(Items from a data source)
______
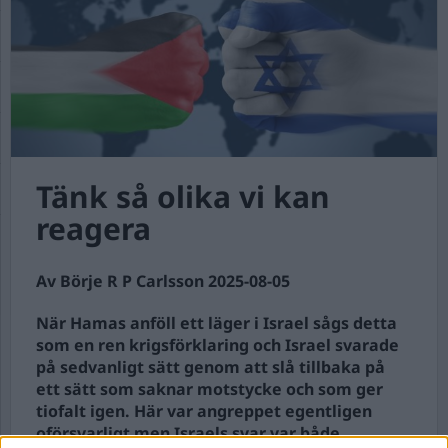
Tänk så olika vi kan
reagera
Av Börje R P Carlsson 2025-08-05
När Hamas anföll ett läger i Israel sågs detta
som en ren krigsförklaring och Israel svarade
på sedvanligt sätt genom att slå tillbaka på
ett sätt som saknar motstycke och som ger
tiofalt igen. Här var angreppet egentligen
oförsvarligt men Israels svar var både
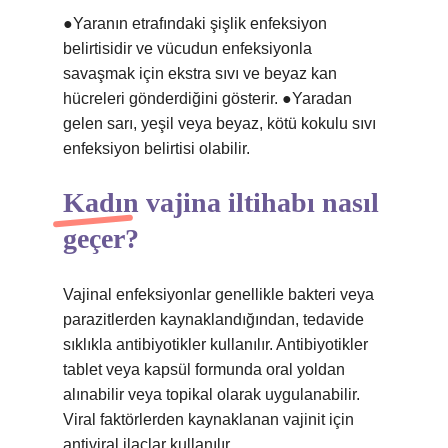
●Yaranın etrafındaki şişlik enfeksiyon
belirtisidir ve vücudun enfeksiyonla
savaşmak için ekstra sıvı ve beyaz kan
hücreleri gönderdiğini gösterir. ●Yaradan
gelen sarı, yeşil veya beyaz, kötü kokulu sıvı
enfeksiyon belirtisi olabilir.
Kadın vajina iltihabı nasıl
geçer?
Vajinal enfeksiyonlar genellikle bakteri veya
parazitlerden kaynaklandığından, tedavide
sıklıkla antibiyotikler kullanılır. Antibiyotikler
tablet veya kapsül formunda oral yoldan
alınabilir veya topikal olarak uygulanabilir.
Viral faktörlerden kaynaklanan vajinit için
antiviral ilaçlar kullanılır.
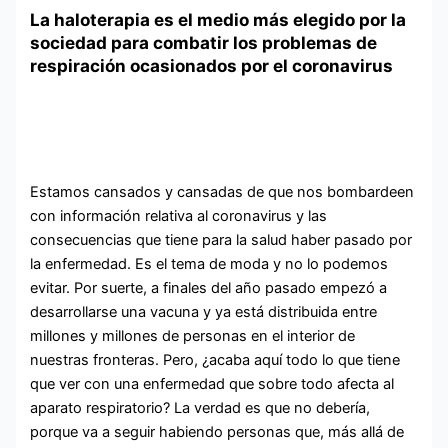
La haloterapia es el medio más elegido por la
sociedad para combatir los problemas de
respiración ocasionados por el coronavirus
Estamos cansados y cansadas de que nos bombardeen
con información relativa al coronavirus y las
consecuencias que tiene para la salud haber pasado por
la enfermedad. Es el tema de moda y no lo podemos
evitar. Por suerte, a finales del año pasado empezó a
desarrollarse una vacuna y ya está distribuida entre
millones y millones de personas en el interior de
nuestras fronteras. Pero, ¿acaba aquí todo lo que tiene
que ver con una enfermedad que sobre todo afecta al
aparato respiratorio? La verdad es que no debería,
porque va a seguir habiendo personas que, más allá de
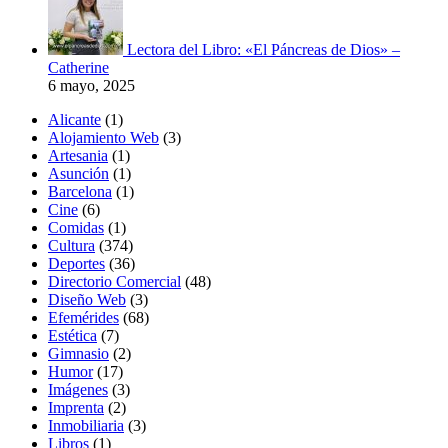
Lectora del Libro: «El Páncreas de Dios» –
Catherine
6 mayo, 2025
Alicante
(1)
Alojamiento Web
(3)
Artesania
(1)
Asunción
(1)
Barcelona
(1)
Cine
(6)
Comidas
(1)
Cultura
(374)
Deportes
(36)
Directorio Comercial
(48)
Diseño Web
(3)
Efemérides
(68)
Estética
(7)
Gimnasio
(2)
Humor
(17)
Imágenes
(3)
Imprenta
(2)
Inmobiliaria
(3)
Libros
(1)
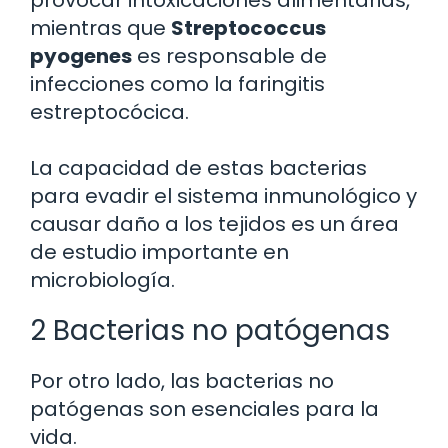
provocar intoxicaciones alimentarias,
mientras que
Streptococcus
pyogenes
es responsable de
infecciones como la faringitis
estreptocócica.
La capacidad de estas bacterias
para evadir el sistema inmunológico y
causar daño a los tejidos es un área
de estudio importante en
microbiología.
2 Bacterias no patógenas
Por otro lado, las bacterias no
patógenas son esenciales para la
vida.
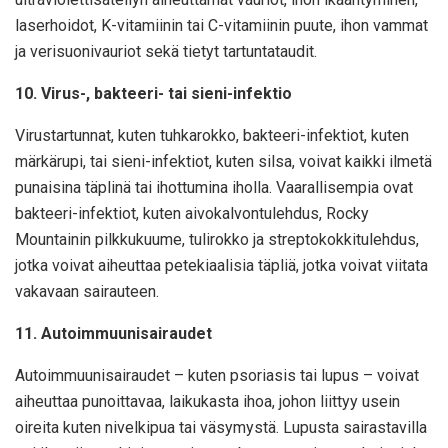
laserhoidot, K-vitamiinin tai C-vitamiinin puute, ihon vammat
ja verisuonivauriot sekä tietyt tartuntataudit.
10. Virus-, bakteeri- tai sieni-infektio
Virustartunnat, kuten tuhkarokko, bakteeri-infektiot, kuten
märkärupi, tai sieni-infektiot, kuten silsa, voivat kaikki ilmetä
punaisina täplinä tai ihottumina iholla. Vaarallisempia ovat
bakteeri-infektiot, kuten aivokalvontulehdus, Rocky
Mountainin pilkkukuume, tulirokko ja streptokokkitulehdus,
jotka voivat aiheuttaa petekiaalisia täpliä, jotka voivat viitata
vakavaan sairauteen.
11. Autoimmuunisairaudet
Autoimmuunisairaudet – kuten psoriasis tai lupus – voivat
aiheuttaa punoittavaa, laikukasta ihoa, johon liittyy usein
oireita kuten nivelkipua tai väsymystä. Lupusta sairastavilla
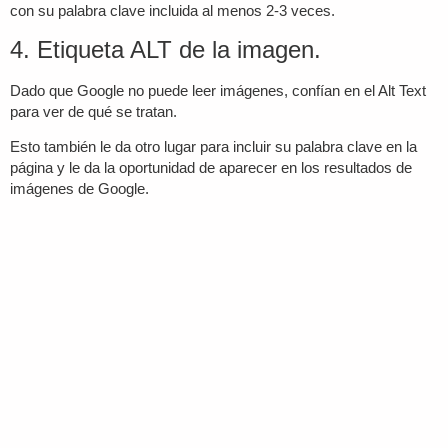
con su palabra clave incluida al menos 2-3 veces.
4. Etiqueta ALT de la imagen.
Dado que Google no puede leer imágenes, confían en el Alt Text
para ver de qué se tratan.
Esto también le da otro lugar para incluir su palabra clave en la
página y le da la oportunidad de aparecer en los resultados de
imágenes de Google.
______
Work to complete | Give the entries back verbatim and omit the images.

Reply |
Tänk så olika vi kan
reagera
Av Börje R P Carlsson 2025-08-05
När Hamas anföll ett läger i Israel sågs detta
som en ren krigsförklaring och Israel svarade
på sedvanligt sätt genom att slå tillbaka på
ett sätt som saknar motstycke och som ger
tiofalt igen. Här var angreppet egentligen
oförsvarligt men Israels svar var både
●Yaranın etrafındaki şişlik enfeksiyon
belirtisidir ve vücudun enfeksiyonla
savaşmak için ekstra sıvı ve beyaz kan
hücreleri gönderdiğini gösterir. ●Yaradan
gelen sarı, yeşil veya beyaz, kötü kokulu sıvı
enfeksiyon belirtisi olabilir.
Kadın vajina iltihabı nasıl
geçer?
Vajinal enfeksiyonlar genellikle bakteri veya
parazitlerden kaynaklandığından, tedavide
sıklıkla antibiyotikler kullanılır. Antibiyotikler
tablet veya kapsül formunda oral yoldan
alınabilir veya topikal olarak uygulanabilir.
Viral faktörlerden kaynaklanan vajinit için
antiviral ilaçlar kullanılır.
La haloterapia es el medio más elegido por la
sociedad para combatir los problemas de
respiración ocasionados por el coronavirus
Estamos cansados y cansadas de que nos bombardeen
con información relativa al coronavirus y las
consecuencias que tiene para la salud haber pasado por
la enfermedad. Es el tema de moda y no lo podemos
evitar. Por suerte, a finales del año pasado empezó a
desarrollarse una vacuna y ya está distribuida entre
millones y millones de personas en el interior de
nuestras fronteras. Pero, ¿acaba aquí todo lo que tiene
que ver con una enfermedad que sobre todo afecta al
aparato respiratorio? La verdad es que no debería,
porque va a seguir habiendo personas que, más allá de
Lectora del Libro: «El Páncreas de Dios» –
Catherine
6 mayo, 2025
Alicante
(1)
Alojamiento Web
(3)
Artesania
(1)
Asunción
(1)
Barcelona
(1)
Cine
(6)
Comidas
(1)
Cultura
(374)
Deportes
(36)
Directorio Comercial
(48)
Diseño Web
(3)
Efemérides
(68)
Estética
(7)
Gimnasio
(2)
Humor
(17)
Imágenes
(3)
Imprenta
(2)
Inmobiliaria
(3)
Libros
(1)
provocar intoxicaciones alimentarias,
mientras que
Streptococcus
pyogenes
es responsable de
infecciones como la faringitis
estreptocócica.
La capacidad de estas bacterias
para evadir el sistema inmunológico y
causar daño a los tejidos es un área
de estudio importante en
microbiología.
2 Bacterias no patógenas
Por otro lado, las bacterias no
patógenas son esenciales para la
vida.
laserhoidot, K-vitamiinin tai C-vitamiinin puute, ihon vammat
ja verisuonivauriot sekä tietyt tartuntataudit.
10. Virus-, bakteeri- tai sieni-infektio
Virustartunnat, kuten tuhkarokko, bakteeri-infektiot, kuten
märkärupi, tai sieni-infektiot, kuten silsa, voivat kaikki ilmetä
punaisina täplinä tai ihottumina iholla. Vaarallisempia ovat
bakteeri-infektiot, kuten aivokalvontulehdus, Rocky
Mountainin pilkkukuume, tulirokko ja streptokokkitulehdus,
jotka voivat aiheuttaa petekiaalisia täpliä, jotka voivat viitata
vakavaan sairauteen.
11. Autoimmuunisairaudet
Autoimmuunisairaudet – kuten psoriasis tai lupus – voivat
aiheuttaa punoittavaa, laikukasta ihoa, johon liittyy usein
oireita kuten nivelkipua tai väsymystä. Lupusta sairastavilla
con su palabra clave incluida al menos 2-3 veces.
4. Etiqueta ALT de la imagen.
Dado que Google no puede leer imágenes, confían en el Alt Text
para ver de qué se tratan.
Esto también le da otro lugar para incluir su palabra clave en la
página y le da la oportunidad de aparecer en los resultados de
imágenes de Google.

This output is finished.